At Fountain I briefly considered revisiting the 85/87-to-Las Vegas route and then said screw it, instead picking up the Fountain Creek Regional Trail, which leads to the Pikes Peak Greenway Trail and home. Fat city, especially with a tailwind. More miles, but more smiles.
This, incidentally, is how Brian Gravestock of Old Town Bike Shop and the Bike Clinic Too gets out of Dodge when he has a hankering for some Mexican food in Pueblo, 45 miles south of here. He rides the trail to Fountain, picks up Old Pueblo, and then takes the frontage road where it’s available and the interstate where it’s not.
Sure beats sweltering in the office, awaiting evil tidings.
“Pathology is mixed. Nodes are clean, but tissue margins are not. Ready for Round II. The Rolling Stones were right: ‘What a drag it is getting old.’
Charles faces a second round of surgery to clean up around the edges, plus a dash of radiation, but he’s not lying around on the floor, drink-sodden and weeping, the way I would be (and often am anyway, regardless of how well things are going). He was in court today, handling a case, and another client just walked into his office for a consult as we were chatting on IM. So he’s still very much up and at ’em.
In other Velo news (ho ho ho), Neal Rogers has been named editor in chief, replacing the departed Ben Delaney.
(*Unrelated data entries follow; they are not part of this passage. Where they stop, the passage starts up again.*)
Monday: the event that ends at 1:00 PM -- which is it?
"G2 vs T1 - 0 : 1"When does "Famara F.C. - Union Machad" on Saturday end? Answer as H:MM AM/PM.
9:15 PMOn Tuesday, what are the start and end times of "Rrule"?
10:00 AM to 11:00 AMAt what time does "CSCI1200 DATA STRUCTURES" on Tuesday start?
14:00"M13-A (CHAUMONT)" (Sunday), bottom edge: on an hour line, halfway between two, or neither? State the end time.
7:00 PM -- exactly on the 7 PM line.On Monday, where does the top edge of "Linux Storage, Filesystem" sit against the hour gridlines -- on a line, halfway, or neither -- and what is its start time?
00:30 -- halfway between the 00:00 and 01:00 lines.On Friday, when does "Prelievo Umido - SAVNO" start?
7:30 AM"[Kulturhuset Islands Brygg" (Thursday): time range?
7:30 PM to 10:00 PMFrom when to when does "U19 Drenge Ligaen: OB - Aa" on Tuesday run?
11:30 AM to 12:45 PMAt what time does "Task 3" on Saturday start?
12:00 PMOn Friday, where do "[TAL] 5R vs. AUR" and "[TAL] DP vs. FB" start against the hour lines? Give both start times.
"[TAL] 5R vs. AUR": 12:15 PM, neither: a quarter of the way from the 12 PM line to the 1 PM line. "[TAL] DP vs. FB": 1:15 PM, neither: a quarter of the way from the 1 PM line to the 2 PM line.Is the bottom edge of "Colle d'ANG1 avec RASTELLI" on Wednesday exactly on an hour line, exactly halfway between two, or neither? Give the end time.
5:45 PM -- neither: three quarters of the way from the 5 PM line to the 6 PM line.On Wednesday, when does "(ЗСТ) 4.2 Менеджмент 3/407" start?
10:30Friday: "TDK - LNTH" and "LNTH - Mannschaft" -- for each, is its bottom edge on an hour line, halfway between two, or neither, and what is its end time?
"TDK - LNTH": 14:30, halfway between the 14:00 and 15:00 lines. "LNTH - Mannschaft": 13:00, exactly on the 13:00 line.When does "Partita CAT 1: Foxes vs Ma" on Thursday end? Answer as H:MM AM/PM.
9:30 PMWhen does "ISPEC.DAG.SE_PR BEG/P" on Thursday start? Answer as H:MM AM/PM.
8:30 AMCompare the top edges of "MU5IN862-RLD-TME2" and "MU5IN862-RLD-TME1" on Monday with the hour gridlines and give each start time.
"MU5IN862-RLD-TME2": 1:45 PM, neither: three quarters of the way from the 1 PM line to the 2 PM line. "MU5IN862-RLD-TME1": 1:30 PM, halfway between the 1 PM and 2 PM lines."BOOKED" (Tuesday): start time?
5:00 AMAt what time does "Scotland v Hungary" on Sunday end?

Please say a prayer, light a candle or sacrifice a goat on his behalf, but don’t blame him for the unintelligible quotes in the press release, which appears to be a Google machine translation of the original Cretin.
My personal fave is attributed to Peter Englehart, CEO of CGI: “His sense of what makes a strong editor will continue to represent Velo as the voice of authority in the cycling space that speaks with authenticity and uniqueness to the sport’s many fans.” But I doubt he actually spoke these words. Nobody can be this stupid, not even a TV guy.
My man Charles Pelkey says he is out of surgery and drinking a nice French red while awaiting the pathology report.
For those of you who don’t subscribe to my wisdom via RSS, drill deeply into comments or follow Charles on Facebook or Twitter, he posted on Facebook as follows:
“Well, I guess I can quote one of my favorite Python flicks: ‘I’m not dead yet.’ Surgery went well. Pathology reports pending. Thank you to all of you who sent kind messages of support and good karma. You guys are the greatest.”
I should be drinking a nice French red myself, because it’s pissing down rain and a flash-flood watch has been issued. But I’ve gotten hooked on this Victory Prima Pils, which is one mighty fine summertime sipper. Feel free to join me in hoisting a glass to Charles, to his family and friends, and to good news from the pathology report.